As an alternative to using a passphrase, it’s possible to use a key stored on a separate device (e.g. a USB stick) to unlock your encrypted disk. Initialize your keydisk with fdisk(8), then use disklabel(8) to create a 1 MB RAID partition for the key data. If your keydisk is sd1 and the drive you want to encrypt is sd0, the output will look something like this:

# bioctl -c C -k sd1a -l sd0a softraid0
sd2 at scsibus3 targ 1 lun 0: <OPENBSD, SR CRYPTO, 005> SCSI2 0/direct fixed
sd2: 19445MB, 512 bytes/sector, 39824607 sectors
softraid0: CRYPTO volume attached as sd2

You won’t be prompted to enter a passphrase because you used a keydisk instead. The keydisk must be inserted at startup time. You can backup and restore your keydisk using dd(1):

# dd bs=8192 skip=1 if=/dev/rsd1a of=backup-keydisk.img
# dd bs=8192 seek=1 if=backup-keydisk.img of=/dev/rsd1a

Encrypting External Disks #

This section explains how you might set up a cryptographic softraid volume for an external USB drive. If you already read the section on full disk encryption, this should be very familiar. An outline of the steps is as follows:

  • Overwrite the drive’s contents with random data
  • Create the desired RAID-type partition with disklabel(8)
  • Encrypt the drive with bioctl(8)
  • Zero the first megabyte of the new pseudo-partition
  • Create a filesystem on the pseudo-device with newfs(8)
  • Unlock and mount(8) the new pseudo-device
  • Access the files as needed
  • Unmount the drive and detach the encrypted container

A quick example runthrough of the steps follows, with sd3 being the USB drive.

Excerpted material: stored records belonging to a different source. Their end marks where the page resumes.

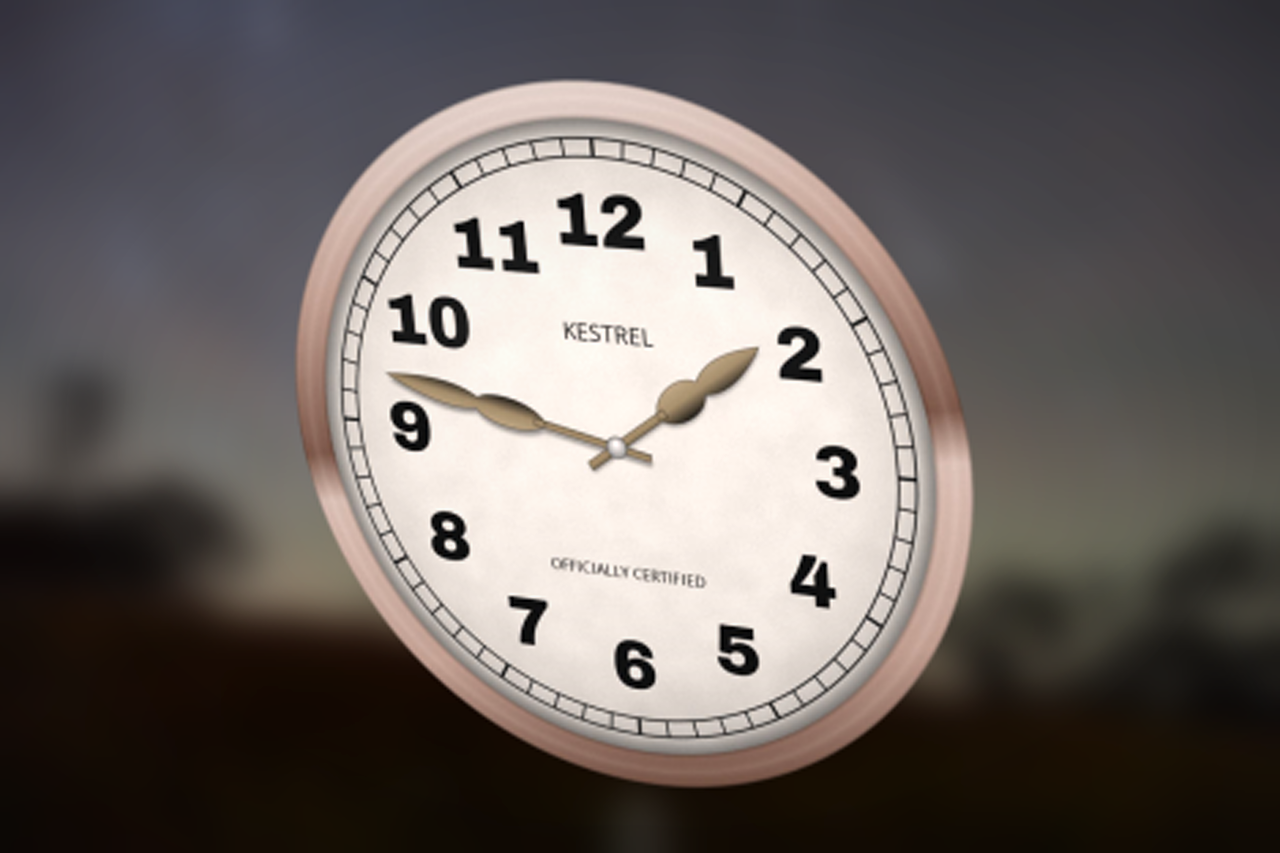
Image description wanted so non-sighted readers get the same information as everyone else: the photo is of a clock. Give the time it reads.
1:47
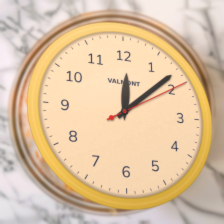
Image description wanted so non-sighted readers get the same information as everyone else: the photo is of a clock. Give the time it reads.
12:08:10
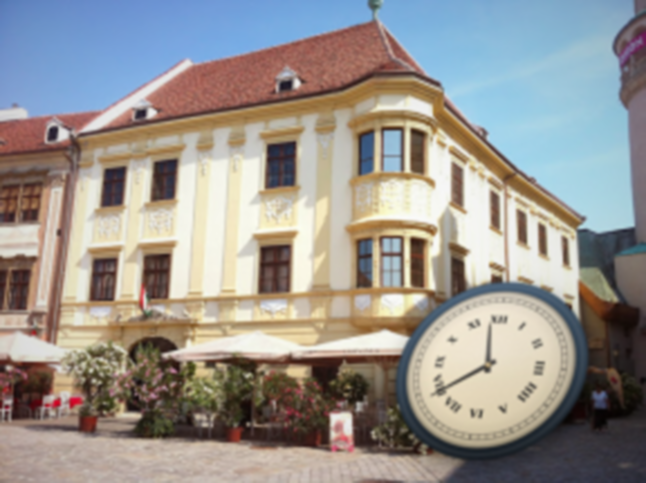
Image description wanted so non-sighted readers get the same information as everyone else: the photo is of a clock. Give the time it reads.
11:39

# dd if=/dev/urandom of=/dev/rsd3c bs=1m
# fdisk -iy sd3
# disklabel -E sd3 # make an "a" partition of type RAID
# bioctl -c C -l sd3a softraid0
New passphrase:
Re-type passphrase:
softraid0: CRYPTO volume attached as sd4
# dd if=/dev/zero of=/dev/rsd4c bs=1m count=1
# fdisk -iy sd4
# disklabel -E sd4 # make an "i" partition
# newfs sd4i
# mkdir -p /mnt/secretstuff
# mount /dev/sd4i /mnt/secretstuff
# mv somefile /mnt/secretstuff/
# umount /mnt/secretstuff
# bioctl -d sd4

The same bioctl(8) command can be used to attach the drive later on.